Import data from the Global Historical Climatology monthly (GHCNm) database

This function is a convenient way to access the monthly summaries of the GHCN. Monthly average temperature is available via import_ghcn_monthly_temp() and monthly precipitation via import_ghcn_monthly_prcp(). Note that these functions can take a few minutes to run, and parallelism is only enabled for precipitation data.

Usage

import_ghcn_monthly_temp(
  table = c("inventory", "data"),
  dataset = c("qcu", "qcf", "qfe")
)

import_ghcn_monthly_prcp(
  station = NULL,
  year = NULL,
  table = c("inventory", "data"),
  progress = rlang::is_interactive()
)

Arguments

table

Either "inventory", "data", or both. The tables to read and return in the output list.

dataset

For import_ghcn_monthly_temp(). One of the below options. More information is available at https://www.ncei.noaa.gov/pub/data/ghcn/v4/readme.txt.

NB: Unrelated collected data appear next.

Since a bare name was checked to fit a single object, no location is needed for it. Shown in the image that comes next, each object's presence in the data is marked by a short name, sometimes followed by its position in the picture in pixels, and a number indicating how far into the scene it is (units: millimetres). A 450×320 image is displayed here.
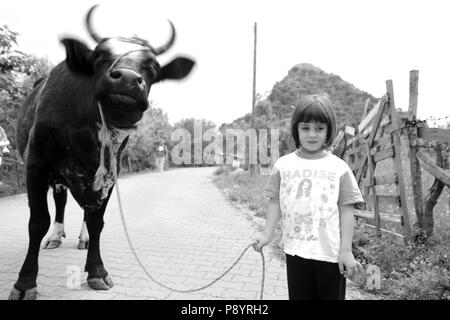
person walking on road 22327
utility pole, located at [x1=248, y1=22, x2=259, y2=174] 18984
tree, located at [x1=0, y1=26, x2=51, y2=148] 8609
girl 2037
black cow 2801
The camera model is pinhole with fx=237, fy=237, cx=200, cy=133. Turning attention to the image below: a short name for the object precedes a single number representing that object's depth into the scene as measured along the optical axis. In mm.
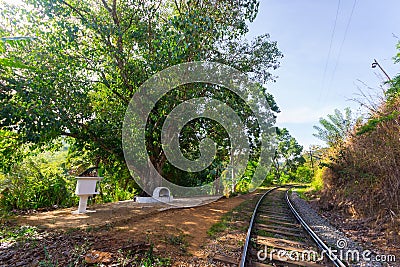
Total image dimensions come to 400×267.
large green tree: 6125
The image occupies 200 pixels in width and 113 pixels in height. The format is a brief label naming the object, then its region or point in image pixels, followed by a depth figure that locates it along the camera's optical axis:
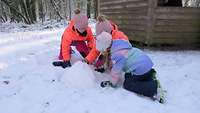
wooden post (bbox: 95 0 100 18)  11.73
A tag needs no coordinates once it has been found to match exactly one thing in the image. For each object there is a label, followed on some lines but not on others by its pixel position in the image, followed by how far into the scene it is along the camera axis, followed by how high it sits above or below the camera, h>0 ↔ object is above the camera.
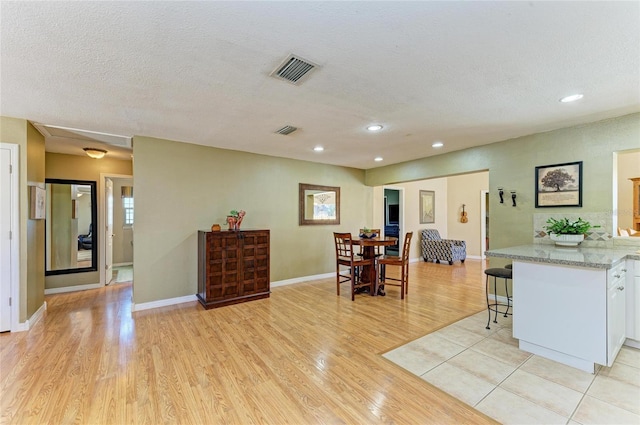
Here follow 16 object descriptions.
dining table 4.33 -0.63
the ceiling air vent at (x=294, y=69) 2.00 +1.09
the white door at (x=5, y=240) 3.04 -0.31
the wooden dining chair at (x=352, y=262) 4.23 -0.80
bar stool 3.12 -0.72
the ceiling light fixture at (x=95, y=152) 4.42 +0.97
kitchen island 2.16 -0.78
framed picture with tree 3.41 +0.34
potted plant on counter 3.12 -0.23
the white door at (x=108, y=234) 5.17 -0.42
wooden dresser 3.93 -0.82
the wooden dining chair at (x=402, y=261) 4.29 -0.78
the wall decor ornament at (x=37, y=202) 3.32 +0.12
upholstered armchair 7.18 -0.99
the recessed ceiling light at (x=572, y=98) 2.54 +1.07
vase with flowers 4.30 -0.11
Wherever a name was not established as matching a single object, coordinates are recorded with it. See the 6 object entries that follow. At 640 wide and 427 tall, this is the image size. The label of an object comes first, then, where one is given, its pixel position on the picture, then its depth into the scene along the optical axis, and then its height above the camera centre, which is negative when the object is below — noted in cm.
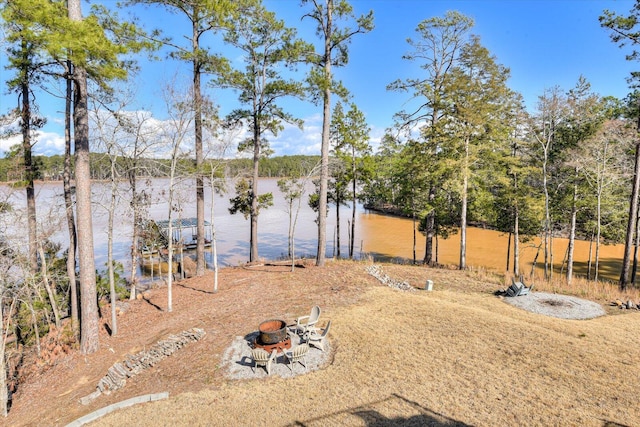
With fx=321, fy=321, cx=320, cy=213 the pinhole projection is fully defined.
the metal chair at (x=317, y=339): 775 -360
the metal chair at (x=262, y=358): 692 -361
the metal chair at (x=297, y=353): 709 -359
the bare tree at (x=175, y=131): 1062 +191
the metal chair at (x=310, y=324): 829 -345
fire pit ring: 754 -339
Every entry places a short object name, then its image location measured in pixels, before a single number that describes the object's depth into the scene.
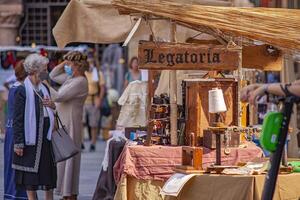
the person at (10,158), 12.69
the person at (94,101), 23.51
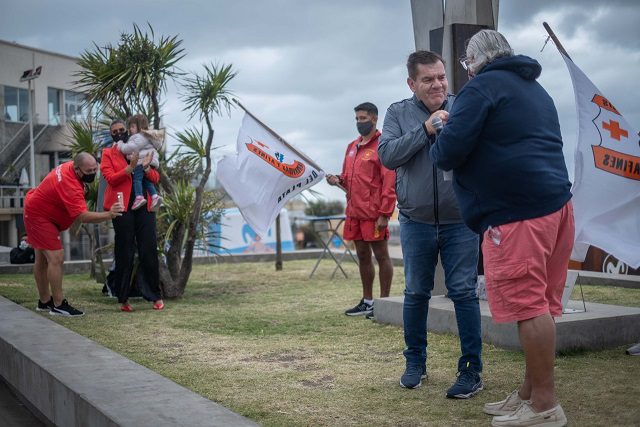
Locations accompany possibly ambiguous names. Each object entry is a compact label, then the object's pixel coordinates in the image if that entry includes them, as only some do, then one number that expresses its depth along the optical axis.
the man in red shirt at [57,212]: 7.87
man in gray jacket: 4.69
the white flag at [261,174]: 9.13
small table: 12.26
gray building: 37.88
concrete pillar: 7.00
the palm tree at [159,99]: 9.81
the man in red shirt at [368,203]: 7.97
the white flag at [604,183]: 5.40
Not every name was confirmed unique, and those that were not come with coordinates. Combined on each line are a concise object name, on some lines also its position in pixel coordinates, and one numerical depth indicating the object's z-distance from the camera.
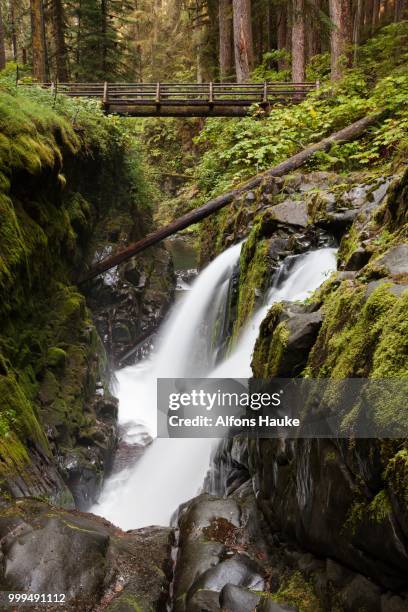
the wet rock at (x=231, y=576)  4.29
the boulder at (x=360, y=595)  3.14
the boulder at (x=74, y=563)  3.98
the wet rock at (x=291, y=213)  9.56
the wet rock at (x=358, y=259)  5.63
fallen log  12.17
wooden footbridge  17.25
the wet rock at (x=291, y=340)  4.79
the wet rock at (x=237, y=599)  3.86
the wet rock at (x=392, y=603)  2.90
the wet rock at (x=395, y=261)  4.31
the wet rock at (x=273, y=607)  3.60
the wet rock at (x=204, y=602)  3.94
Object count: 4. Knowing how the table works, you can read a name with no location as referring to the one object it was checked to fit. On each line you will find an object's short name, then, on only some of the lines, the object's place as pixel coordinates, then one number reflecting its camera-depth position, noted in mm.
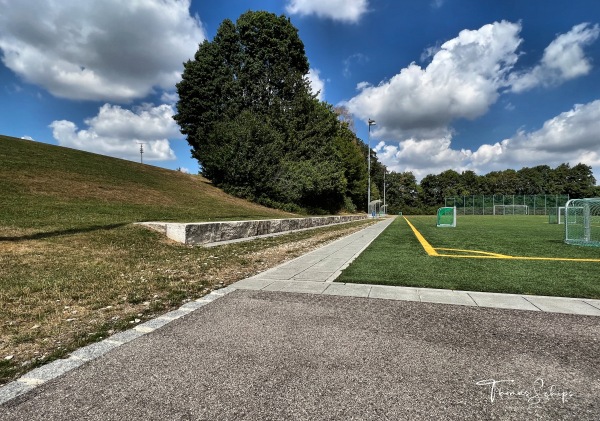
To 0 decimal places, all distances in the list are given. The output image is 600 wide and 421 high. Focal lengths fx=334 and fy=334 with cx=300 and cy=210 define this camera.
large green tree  32947
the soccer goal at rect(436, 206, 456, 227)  23273
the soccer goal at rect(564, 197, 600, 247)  11432
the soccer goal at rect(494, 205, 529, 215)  61600
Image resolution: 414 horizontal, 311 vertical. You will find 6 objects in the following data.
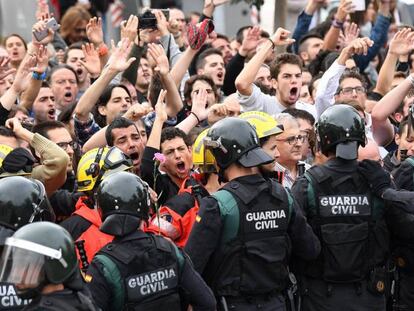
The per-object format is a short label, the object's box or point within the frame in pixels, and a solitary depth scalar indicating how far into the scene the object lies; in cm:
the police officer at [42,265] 908
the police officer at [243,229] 1215
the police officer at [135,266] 1105
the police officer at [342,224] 1320
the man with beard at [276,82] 1758
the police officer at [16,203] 1110
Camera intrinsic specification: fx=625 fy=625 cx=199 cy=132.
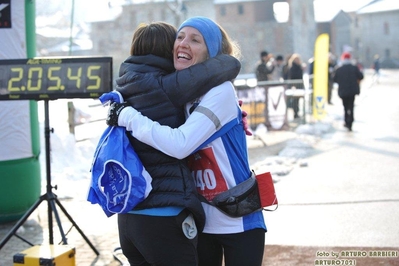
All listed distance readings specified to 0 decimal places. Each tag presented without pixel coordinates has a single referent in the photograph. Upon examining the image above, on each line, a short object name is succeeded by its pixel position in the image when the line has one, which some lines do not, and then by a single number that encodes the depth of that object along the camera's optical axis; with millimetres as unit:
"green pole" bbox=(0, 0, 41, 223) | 6812
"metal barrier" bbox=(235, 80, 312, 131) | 14859
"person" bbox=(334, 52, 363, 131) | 14992
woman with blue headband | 2896
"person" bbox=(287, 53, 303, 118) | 19062
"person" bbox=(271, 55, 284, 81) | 21391
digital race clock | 5145
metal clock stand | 5301
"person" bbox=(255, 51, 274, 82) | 18406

"qcu": Quality Control, Unadjusted
"qcf": Quality Control, Adjusted, using the Pairwise Homogeneity Algorithm.
"qfe": Quality Control, Adjusted, Estimated using the Pairwise Homogeneity Algorithm. Only the years 1961-2010 are provided. This is to help maximize station coverage when calculating normals.

station

For import_ghcn_monthly_prcp(). The specific stations to import monthly precipitation data for.

year

One or more years of interest. If NULL, the default, all years of data available for the chosen stations will be imported. Note that, in the GHCNd and GHCNm, files are split by station but not year, so setting a year will not speed up the download. Specifying fewer years will improve the speed of a GHCNh download, however.

progress

For import_ghcn_monthly_prcp(). Show a progress bar when importing many stations? Defaults to TRUE in interactive R sessions. Passed to .progress in purrr::map().

Value

a list of tibbles

Parallel Processing

If you are importing a lot of meteorological data, this can take a long while. This is because each combination of year and station requires downloading a separate data file from NOAA's online data directory, and the time each download takes can quickly add up. Many data import functions in {worldmet} can use parallel processing to speed downloading up, powered by the capable {mirai} package. If users have any {mirai} "daemons" set, these functions will download files in parallel. The greatest benefits will be seen if you spawn as many daemons as you have cores on your machine, although one fewer than the available cores is often a good rule of thumb. Your mileage may vary, however, and naturally spawning more daemons than station-year combinations will lead to diminishing returns.

# set workers - once per session
mirai::daemons(4)

# import lots of data - NB: no change in the import function!
big_met <- import_ghcn_hourly(code = "UKI0000EGLL", year = 2010:2025)

Author

Jack Davison